Paper 4: Nancy Carney, Annette M. Totten, Tamara Cheney, Rebecca Jungbauer, Matthew R. Neth, Chandler Weeks, Cynthia Davis-O’Reilly, Rongwei Fu, Yun Yu, Roger Chou & Mohamud Daya (2022) Prehospital Airway Management: A Systematic Review, Prehospital Emergency Care, 26:5, 716-727, DOI: 10.1080/10903127.2021.1940400
Methods: Systematic review of 99 studies comparing BVM, supraglottic airway (SGA), and endotracheal intubation (ETI) in patients needing pre-hospital ventilatory support.

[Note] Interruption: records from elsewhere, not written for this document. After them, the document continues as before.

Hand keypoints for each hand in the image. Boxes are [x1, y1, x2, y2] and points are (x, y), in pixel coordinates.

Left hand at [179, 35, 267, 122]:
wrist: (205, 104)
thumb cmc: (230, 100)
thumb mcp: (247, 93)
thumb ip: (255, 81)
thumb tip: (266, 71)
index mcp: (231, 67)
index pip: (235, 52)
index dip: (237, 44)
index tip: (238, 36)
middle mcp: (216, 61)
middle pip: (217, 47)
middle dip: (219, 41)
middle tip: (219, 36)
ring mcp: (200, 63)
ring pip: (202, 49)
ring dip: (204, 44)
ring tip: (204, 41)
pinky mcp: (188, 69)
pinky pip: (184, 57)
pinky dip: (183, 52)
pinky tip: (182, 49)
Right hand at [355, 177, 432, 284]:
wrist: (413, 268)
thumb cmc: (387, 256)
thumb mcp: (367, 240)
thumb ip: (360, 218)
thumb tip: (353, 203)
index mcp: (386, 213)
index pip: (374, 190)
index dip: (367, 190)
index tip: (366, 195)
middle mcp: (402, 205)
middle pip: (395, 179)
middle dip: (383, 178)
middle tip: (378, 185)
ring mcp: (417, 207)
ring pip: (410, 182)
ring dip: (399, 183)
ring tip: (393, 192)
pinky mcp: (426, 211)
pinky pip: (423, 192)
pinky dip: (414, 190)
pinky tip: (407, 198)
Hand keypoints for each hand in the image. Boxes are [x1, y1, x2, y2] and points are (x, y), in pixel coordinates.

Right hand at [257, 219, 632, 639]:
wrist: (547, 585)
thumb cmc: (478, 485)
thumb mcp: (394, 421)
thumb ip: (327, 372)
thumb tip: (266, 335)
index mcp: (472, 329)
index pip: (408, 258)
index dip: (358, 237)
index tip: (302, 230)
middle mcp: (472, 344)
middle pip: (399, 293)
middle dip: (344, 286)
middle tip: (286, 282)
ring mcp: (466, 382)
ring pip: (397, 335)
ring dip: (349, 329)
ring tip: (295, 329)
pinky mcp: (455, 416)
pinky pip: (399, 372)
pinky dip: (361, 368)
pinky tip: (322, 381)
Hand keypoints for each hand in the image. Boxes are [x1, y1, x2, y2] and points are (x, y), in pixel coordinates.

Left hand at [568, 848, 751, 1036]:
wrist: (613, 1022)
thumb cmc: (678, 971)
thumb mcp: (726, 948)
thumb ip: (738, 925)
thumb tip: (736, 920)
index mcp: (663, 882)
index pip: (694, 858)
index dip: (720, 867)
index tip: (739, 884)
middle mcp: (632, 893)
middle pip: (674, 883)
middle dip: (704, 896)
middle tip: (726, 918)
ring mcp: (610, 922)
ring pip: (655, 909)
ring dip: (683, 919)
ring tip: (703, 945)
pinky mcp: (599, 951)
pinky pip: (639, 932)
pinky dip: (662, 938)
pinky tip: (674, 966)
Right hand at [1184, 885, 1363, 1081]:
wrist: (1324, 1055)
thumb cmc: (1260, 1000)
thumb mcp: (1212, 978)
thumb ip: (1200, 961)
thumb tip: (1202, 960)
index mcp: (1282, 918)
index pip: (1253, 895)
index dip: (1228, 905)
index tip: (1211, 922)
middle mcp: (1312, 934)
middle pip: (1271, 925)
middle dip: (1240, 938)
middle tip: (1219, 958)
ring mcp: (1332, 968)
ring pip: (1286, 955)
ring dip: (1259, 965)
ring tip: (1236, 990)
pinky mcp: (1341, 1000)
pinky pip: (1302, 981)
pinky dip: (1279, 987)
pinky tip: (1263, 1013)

-There was a higher frequency of ROSC in adults w/ SGA vs ETI, however, ETI was associated with better neurologic outcomes on one type of scale
-No clear benefit to advanced airway insertion vs BVM.
-No survival benefits found in any comparison.
-There doesn’t seem to be any difference in adverse outcomes in any comparison
-There is such a wide range of types of patients requiring prehospital ventilatory support, so lumping them all together might not show much. But it’s still important to know that there’s no golden ticket here that all paramedics should be following.
-We don’t know if studies were using 1 or 2-person bagging techniques.
-They discuss the possible bias where some of the BVM patients likely weren’t seen as needing an advanced airway either because the providers thought ROSC was imminent, or the transport was so short (which would be associated with better outcomes).
-I think this all looks pretty equivocal. There aren’t a lot of RCTs, and generally the strength of evidence here is pretty weak. But nothing is jumping out as an obvious best practice, so I think SGA is probably best just because of ease of use. That being said, it’s really hard to set up a quality RCT for this sort of question, so this might be the best we can get.
Summary: While we often think of ETI as the gold standard, the prehospital setting is unpredictable, and has been shown to have variable success rates, along with higher complication rates with ETI. This paper attempted to investigate the available literature on the topic of optimal prehospital ventilatory support, and found that generally, there is no evidence of one technique performing better than any other.